Raghavan also welcomed the "inclination to see Iran as a stabilizing element," adding that Tehran’s role in Afghanistan "cannot be minimized." The diplomat also embraced American promises to strengthen the Afghan army and remarked that the US commitment to increase its troop level in Afghanistan was a positive step and a sign of its resolve to remain committed to stabilization efforts.
While India has officially dismissed talk of sending Indian troops into Afghanistan, there is increasing talk within Indian circles of a "regional force" that could replace the "international forces" currently operating under a NATO mandate. Ved Pratap Vaidik, a scholar and analyst with close links to the government, articulated this view forcefully. He called for "a deadline for the removal of foreign forces" from Afghanistan.

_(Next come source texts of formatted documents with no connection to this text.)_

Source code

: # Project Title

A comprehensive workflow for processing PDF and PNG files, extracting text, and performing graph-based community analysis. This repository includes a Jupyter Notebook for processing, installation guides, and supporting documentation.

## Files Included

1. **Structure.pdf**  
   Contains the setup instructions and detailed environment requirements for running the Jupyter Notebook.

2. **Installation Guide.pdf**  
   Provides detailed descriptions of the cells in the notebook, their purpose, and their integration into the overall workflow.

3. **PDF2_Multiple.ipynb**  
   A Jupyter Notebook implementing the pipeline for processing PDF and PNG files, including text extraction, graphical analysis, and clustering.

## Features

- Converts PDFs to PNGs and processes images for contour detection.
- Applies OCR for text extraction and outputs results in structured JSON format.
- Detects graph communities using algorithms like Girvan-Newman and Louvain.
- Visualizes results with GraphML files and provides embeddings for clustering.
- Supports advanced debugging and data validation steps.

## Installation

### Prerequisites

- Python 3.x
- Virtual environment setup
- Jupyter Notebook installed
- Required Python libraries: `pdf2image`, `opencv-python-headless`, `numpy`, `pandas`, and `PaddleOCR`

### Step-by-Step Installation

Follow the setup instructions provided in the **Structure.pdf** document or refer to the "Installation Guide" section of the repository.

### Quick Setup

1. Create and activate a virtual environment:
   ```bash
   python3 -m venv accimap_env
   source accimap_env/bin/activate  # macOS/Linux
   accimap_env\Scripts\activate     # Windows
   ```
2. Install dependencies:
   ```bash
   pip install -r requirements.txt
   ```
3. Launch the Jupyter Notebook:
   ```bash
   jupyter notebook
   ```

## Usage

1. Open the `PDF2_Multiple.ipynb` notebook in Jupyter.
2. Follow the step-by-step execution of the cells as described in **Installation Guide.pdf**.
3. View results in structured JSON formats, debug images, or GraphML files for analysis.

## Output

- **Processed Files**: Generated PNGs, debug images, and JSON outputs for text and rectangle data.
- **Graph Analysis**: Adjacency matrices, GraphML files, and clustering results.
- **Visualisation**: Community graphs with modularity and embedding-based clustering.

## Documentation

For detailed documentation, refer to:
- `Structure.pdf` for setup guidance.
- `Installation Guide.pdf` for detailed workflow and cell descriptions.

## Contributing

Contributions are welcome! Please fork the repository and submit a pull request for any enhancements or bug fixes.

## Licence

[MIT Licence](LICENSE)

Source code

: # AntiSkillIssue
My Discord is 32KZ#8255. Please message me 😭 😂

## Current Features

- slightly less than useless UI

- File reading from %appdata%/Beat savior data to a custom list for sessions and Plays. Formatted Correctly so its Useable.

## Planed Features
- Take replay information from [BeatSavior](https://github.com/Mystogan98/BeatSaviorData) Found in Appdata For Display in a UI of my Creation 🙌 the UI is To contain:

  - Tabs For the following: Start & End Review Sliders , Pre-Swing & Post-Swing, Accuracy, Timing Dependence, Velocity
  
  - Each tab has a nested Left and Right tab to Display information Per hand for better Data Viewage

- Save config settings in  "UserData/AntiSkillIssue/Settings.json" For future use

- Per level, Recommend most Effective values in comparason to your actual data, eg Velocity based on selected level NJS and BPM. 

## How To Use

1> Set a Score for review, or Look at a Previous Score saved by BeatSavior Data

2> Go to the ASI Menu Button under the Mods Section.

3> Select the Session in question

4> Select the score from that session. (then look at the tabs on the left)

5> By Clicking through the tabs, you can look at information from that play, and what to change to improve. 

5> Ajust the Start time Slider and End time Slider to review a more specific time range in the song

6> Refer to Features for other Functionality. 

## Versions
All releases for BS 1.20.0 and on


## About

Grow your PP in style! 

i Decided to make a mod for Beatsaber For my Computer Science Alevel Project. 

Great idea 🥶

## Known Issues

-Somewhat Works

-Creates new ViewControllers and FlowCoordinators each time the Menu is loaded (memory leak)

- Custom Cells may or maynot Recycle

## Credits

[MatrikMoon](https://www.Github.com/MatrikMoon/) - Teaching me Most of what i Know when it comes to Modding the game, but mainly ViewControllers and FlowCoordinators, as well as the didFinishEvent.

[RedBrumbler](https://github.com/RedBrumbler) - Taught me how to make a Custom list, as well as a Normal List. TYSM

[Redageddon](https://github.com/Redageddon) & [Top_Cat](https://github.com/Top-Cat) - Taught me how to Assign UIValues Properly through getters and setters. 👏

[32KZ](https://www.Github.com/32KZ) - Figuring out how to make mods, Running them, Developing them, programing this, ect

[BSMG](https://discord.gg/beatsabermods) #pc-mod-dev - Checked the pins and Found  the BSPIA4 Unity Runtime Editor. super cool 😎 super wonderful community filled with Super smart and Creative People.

It is "time for a regional solution," he said, adding that "foreign [i.e. western] forces should be replaced by regional forces." Vaidik suggested a maximum deadline of three years for this withdrawal.
India has been wary of attempts to talk to the Taliban, insisting on strict parameters for any such dialogue. India’s ambassador to Afghanistan, Jayant Prasad, told EurasiaNet last year that talking with terrorists or those who did not accept democracy and political pluralism was akin to accepting that "you can fry snowballs."
While India has had considerable links with Iran and Russia, its developing ties with the United States over the past decade have overshadowed, but not mitigated, these historical linkages. India will send representatives to the SCO meeting to be held in Moscow March 27, as well as the international meeting on Afghanistan in The Hague on March 31.
Indian Foreign Secretary Shiv Shankar Menon was in Washington earlier in March for consultations that included the ’Af-Pak’ issue. Both Holbrooke and Chairman of the Joint Chiefs of Staff Adm. Michael Mullen are expected in India on April 8 to discuss the results of the forthcoming US strategic review on Afghanistan.